I haven’t posted anything to this blog for some time, but I thought this problem might be of interest of some who follow and perhaps you may have some words of wisdom you could offer.
About 18 months ago my father died after a long battle against cancer. Just before his death he entrusted me with the care/management of his photographic equipment – he appreciated they would need to be disposed of, but felt that I might be the most suited person to deal with this sympathetically. Most of the equipment is film based – there are 3 TLRs, an old Contax, an old Leica, and Pentax and Canon cameras. No particular dilemma here – I shall put a film through each and decide how to proceed.
The real dilemma is with regard to the 1000s of negatives he amassed. What’s the best way of dealing with them? I could scan them all but I dread to think of the cost of doing that (either financially or time wise, or both). I could just file them for future generations, but as we all know, negatives have a limited appeal to most people, so they would likely go the same way as old cassettes and floppy discs.
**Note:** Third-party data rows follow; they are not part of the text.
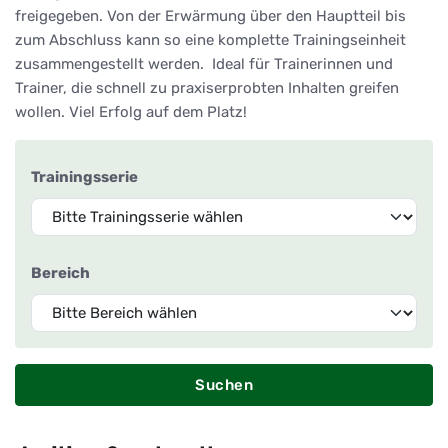
freigegeben. Von der Erwärmung über den Hauptteil bis
zum Abschluss kann so eine komplette Trainingseinheit
zusammengestellt werden. Ideal für Trainerinnen und
Trainer, die schnell zu praxiserprobten Inhalten greifen
wollen. Viel Erfolg auf dem Platz!
Trainingsserie
Bereich
Suchen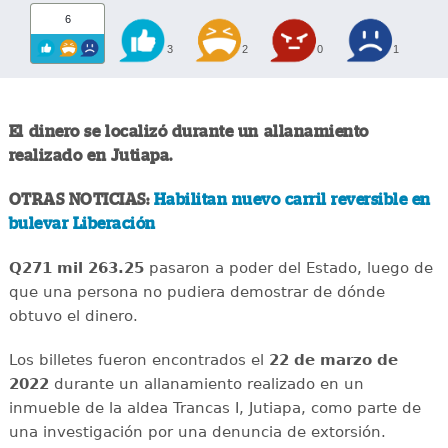
6
3
2
0
1
El dinero se localizó durante un allanamiento
realizado en Jutiapa.
OTRAS NOTICIAS:
Habilitan nuevo carril reversible en
bulevar Liberación
Q271 mil 263.25
pasaron a poder del Estado, luego de
que una persona no pudiera demostrar de dónde
obtuvo el dinero.
Los billetes fueron encontrados el
22 de marzo de
2022
durante un allanamiento realizado en un
inmueble de la aldea Trancas I, Jutiapa, como parte de
una investigación por una denuncia de extorsión.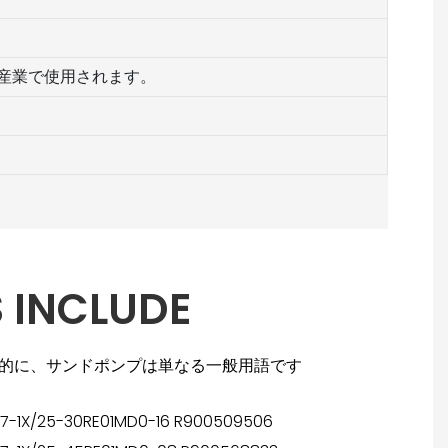
産業で使用されます。
 INCLUDE
本質的に、サンドポンプは単なる一般用語です
7-1X/25-30RE01MD0-16 R900509506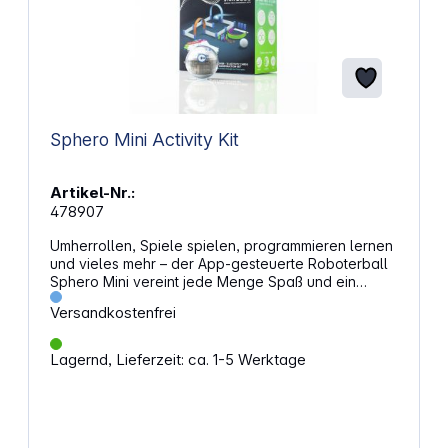
Sphero Mini Activity Kit
Artikel-Nr.:
478907
Umherrollen, Spiele spielen, programmieren lernen
und vieles mehr – der App-gesteuerte Roboterball
Sphero Mini vereint jede Menge Spaß und ein
handliches Design miteinander. In der Größe eines
Versandkostenfrei
winzigen Ping-Pong-Balls verpackt, begeistert
dieser per App gesteuerte Mini-Roboter. Der
Sphero Mini lässt sich nicht nur über die
Lagernd, Lieferzeit: ca. 1-5 Werktage
verschiedenen Modi der Sphero-Mini-App
bedienen, sondern erkennt dank der Face-Drive-
Funktion den eigenen Gesichtsausdruck und kann
somit auch anhand dessen gesteuert werden. Im
Activity Kit sind kleine Verkehrskegel, Bowlingkegel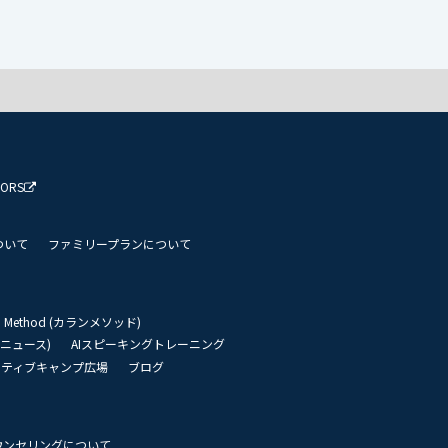
TORS
ついて
ファミリープランについて
an Method (カランメソッド)
リーニュース)
AIスピーキングトレーニング
イティブキャンプ広場
ブログ
ウンセリングについて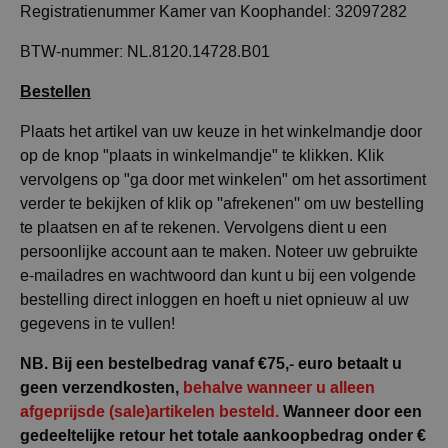
Registratienummer Kamer van Koophandel: 32097282
BTW-nummer: NL.8120.14728.B01
Bestellen
Plaats het artikel van uw keuze in het winkelmandje door
op de knop "plaats in winkelmandje" te klikken. Klik
vervolgens op "ga door met winkelen" om het assortiment
verder te bekijken of klik op ''afrekenen'' om uw bestelling
te plaatsen en af te rekenen. Vervolgens dient u een
persoonlijke account aan te maken. Noteer uw gebruikte
e-mailadres en wachtwoord dan kunt u bij een volgende
bestelling direct inloggen en hoeft u niet opnieuw al uw
gegevens in te vullen!
NB. Bij een bestelbedrag vanaf €75,- euro betaalt u
geen verzendkosten,
behalve wanneer u alleen
afgeprijsde (sale)artikelen besteld.
Wanneer door een
gedeeltelijke retour het totale aankoopbedrag onder €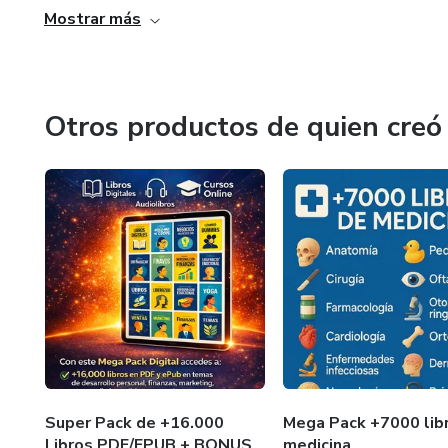
Mostrar más
Otros productos de quien creó
Super Pack de +16.000
Mega Pack +7000 lib
Libros PDF/EPUB + BONUS
medicina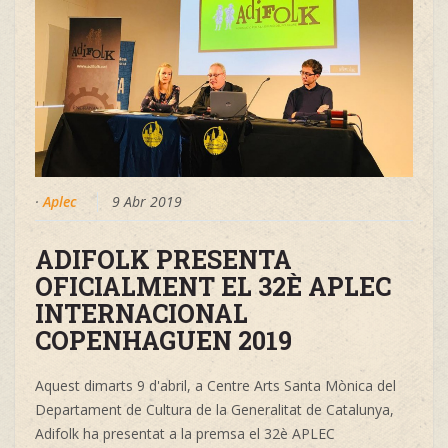
·
Aplec
9 Abr 2019
ADIFOLK PRESENTA
OFICIALMENT EL 32È APLEC
INTERNACIONAL
COPENHAGUEN 2019
Aquest dimarts 9 d'abril, a Centre
Arts Santa Mònica
del
Departament de Cultura de la Generalitat de Catalunya,
Adifolk ha presentat a la premsa el 32è
APLEC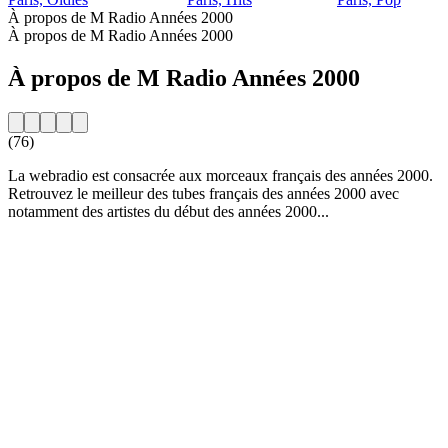
À propos de M Radio Années 2000
À propos de M Radio Années 2000
À propos de M Radio Années 2000
(76)
La webradio est consacrée aux morceaux français des années 2000.
Retrouvez le meilleur des tubes français des années 2000 avec
notamment des artistes du début des années 2000...
Site web de la radio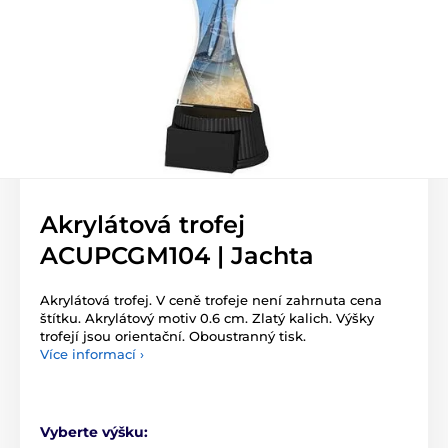
Akrylátová trofej
ACUPCGM104 | Jachta
Akrylátová trofej. V ceně trofeje není zahrnuta cena
štítku. Akrylátový motiv 0.6 cm. Zlatý kalich. Výšky
trofejí jsou orientační. Oboustranný tisk.
Více informací ›
Vyberte výšku: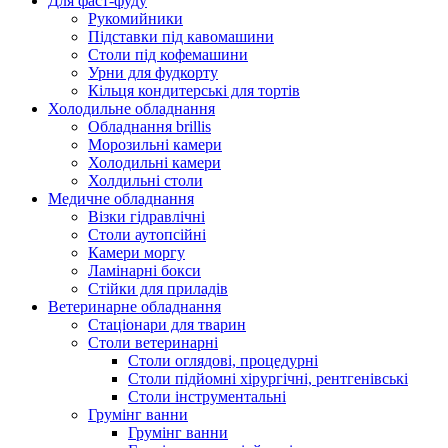
Для фаст-фуду
Рукомийники
Підставки під кавомашини
Столи під кофемашини
Урни для фудкорту
Кільця кондитерські для тортів
Холодильне обладнання
Обладнання brillis
Морозильні камери
Холодильні камери
Холдильні столи
Медичне обладнання
Візки гідравлічні
Столи аутопсійні
Камери моргу
Ламінарні бокси
Стійки для приладів
Ветеринарне обладнання
Стаціонари для тварин
Столи ветеринарні
Столи оглядові, процедурні
Столи підйомні хірургічні, рентгенівські
Столи інструментальні
Грумінг ванни
Грумінг ванни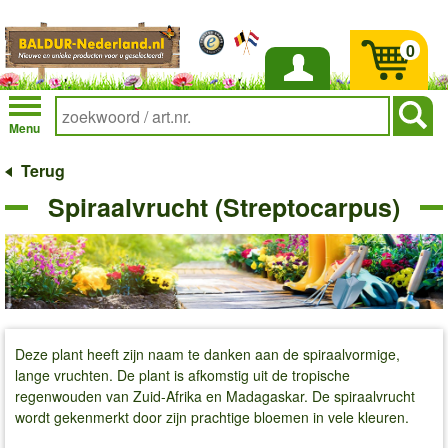
0
Inloggen
Menu
Terug
Spiraalvrucht (Streptocarpus)
Deze plant heeft zijn naam te danken aan de spiraalvormige,
lange vruchten. De plant is afkomstig uit de tropische
regenwouden van Zuid-Afrika en Madagaskar. De spiraalvrucht
wordt gekenmerkt door zijn prachtige bloemen in vele kleuren.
I’ve grabbed a couple of boxes of negatives which seemed to be without real identity – there were loose negs, and individual negs in individal paper negative sleeves, and numbers of negs in a single negative sleeve. My first step has been to scan the ‘people’ pictures – as these are likely to be of most interest. Most of the first tranche are 120 negatives and are family pictures so I feel there is particular value in what I’m doing. It’s a bit of a cumbersome job – as individual negatives it takes time to mount them in the appropriate scan tray (designed to take strips of 3 x 120 negs) – and it’s are bind to get the negs out of the sleeves – so much so that I’m now ripping the things open – with the view of storing the negs in a more accessible way – clear plastic slide archival negative sleeves.
As a keen photographer myself, I can’t help wonder what impact this job is going to have on time I have more my own photograhy.